As often happened in Cheers in order to solicit a laugh, the characters would have conflicts. Sam, self-centered and shallow, would cut down the waitress Carla who would give it right back to him. Diane, Sam’s primary love interest, was both intelligent and needy.  She continually battled with her conflicted emotions of attraction and repulsion to Sam. For years, the couple went back and forth trying to overcome their differences and at times, rejecting aspects of the other’s personality. This dynamic created a great tension that kept the audience’s attention wondering what would happen next. This push and pull is common in real life relationships. Couples are attracted to each other, listen attentively to each other as they get to know each other, and stare longingly into each other’s eyes with acceptance and approval. They fall in love, feel elated that they are accepted and known, and eventually marry.

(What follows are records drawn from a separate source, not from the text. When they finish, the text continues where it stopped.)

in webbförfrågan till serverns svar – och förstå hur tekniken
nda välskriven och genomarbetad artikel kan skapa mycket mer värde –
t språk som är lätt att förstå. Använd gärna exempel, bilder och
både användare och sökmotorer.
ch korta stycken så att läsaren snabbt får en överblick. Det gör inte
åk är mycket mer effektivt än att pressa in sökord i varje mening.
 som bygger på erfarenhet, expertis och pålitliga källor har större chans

All individuals have unique personalities, strengths and weaknesses so living with another person every day presents a myriad of opportunities to butt heads and reject each other’s ideas. Over time, as couples deal with the stressors of daily life, they listen to each other less and less. They see the other’s weaknesses and have to live with them. They minimize their own weaknesses and experience frustration with their spouse. That person who once accepted them and hung on their every word, now is the person who is disagreeing with them often. That feeling of being known and loved diminishes. If one or both of the partners focus on the other’s flaws too much and do not take responsibility for their own contributions to the problems, then indifference will take root and grow. This indifference eventually leads to contempt and to the desire to no longer be with their partner.

In my next post, I will address some ways to prevent this from happening. Everyone wants to walk in the door as they did in Cheers and have someone really happy to see them. Our spouse may not jump for joy when we come in but we can still feel loved and known if we work on it maintaining this in our marriage.

 

 

 

You are unhappy. Is it really your spouse’s fault?

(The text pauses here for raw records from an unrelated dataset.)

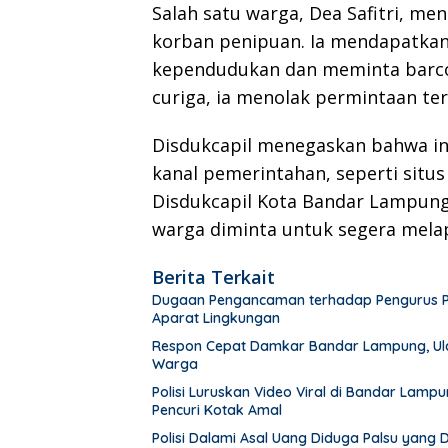
Salah satu warga, Dea Safitri, m
korban penipuan. Ia mendapatkan
kependudukan dan meminta barco
curiga, ia menolak permintaan te
Disdukcapil menegaskan bahwa in
kanal pemerintahan, seperti situs
Disdukcapil Kota Bandar Lampung
warga diminta untuk segera melap
Berita Terkait
Dugaan Pengancaman terhadap Pengurus PWI 
Aparat Lingkungan
Respon Cepat Damkar Bandar Lampung, Ula
Warga
Polisi Luruskan Video Viral di Bandar Lam
Pencuri Kotak Amal
Polisi Dalami Asal Uang Diduga Palsu yang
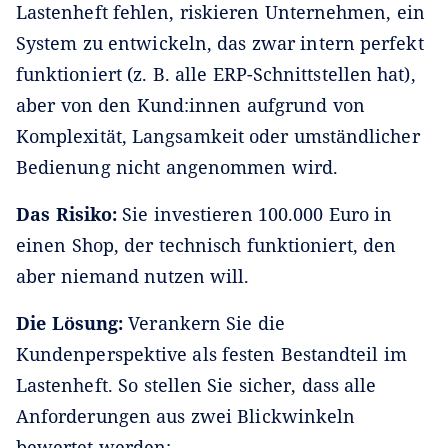
Lastenheft fehlen, riskieren Unternehmen, ein
System zu entwickeln, das zwar intern perfekt
funktioniert (z. B. alle ERP-Schnittstellen hat),
aber von den Kund:innen aufgrund von
Komplexität, Langsamkeit oder umständlicher
Bedienung nicht angenommen wird.
Das Risiko:
Sie investieren 100.000 Euro in
einen Shop, der technisch funktioniert, den
aber niemand nutzen will.
Die Lösung:
Verankern Sie die
Kundenperspektive als festen Bestandteil im
Lastenheft. So stellen Sie sicher, dass alle
Anforderungen aus zwei Blickwinkeln
bewertet werden:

Almost very week, I hear about a new couple getting divorced. Some have been married ten years, some have been married up to thirty years. Marriage is hard. When couples get to the point of divorce it is generally after many years of being unhappy. It is usually not a decision that is made lightly. The couples usually say they tried to make it work. The issue I have with that comment is that what it really means is, “I tried to get my spouse to change but they would not change.” Our spouse changing usually means them doing a better job of meeting our needs. These thoughts are based a faulty assumption:  That our spouse is supposed to meet our needs and that they are the ones that need to change in order to do so.

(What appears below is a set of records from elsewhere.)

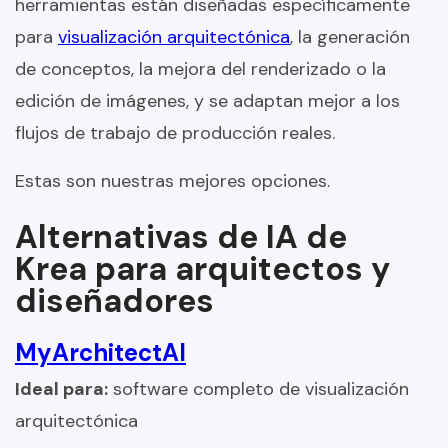
herramientas están diseñadas específicamente
para
visualización arquitectónica
, la generación
de conceptos, la mejora del renderizado o la
edición de imágenes, y se adaptan mejor a los
flujos de trabajo de producción reales.
Estas son nuestras mejores opciones.
Alternativas de IA de
Krea para arquitectos y
diseñadores
MyArchitectAI
Ideal para:
software completo de visualización
arquitectónica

When I have tried to help couples in difficult marriages, I generally spend months trying to get them to stop pointing fingers and blaming the other person for the problems. It takes quite a while to help them each see their own contribution to the problems that exist. All people bring their past to their relationship and have unique personality traits and experiences that impact how they relate to others and handle conflict.  Living with another human being means there will be conflict. There are endless issues that have to be negotiated: use of money, care of the home, child-rearing, sex lives……..the list goes on. The amount of negotiation and compromise required is huge. Much of it occurs after the individuals are exhausted because they have already spent the day doing those things with co-workers or children. It is ripe for creating the perfect storm.

For now I will leave you with this suggestion: Consider what you are really unhappy about and some things that are impacting your mood. Are you disappointed in yourself in some way and taking it out on your spouse? Are you restless and wanting more in life? Are you tired from too much activity and too little rest? Is there a past hurt that you never worked on healing? Answers will not come easily or be resolved quickly but exploring them is a good place start.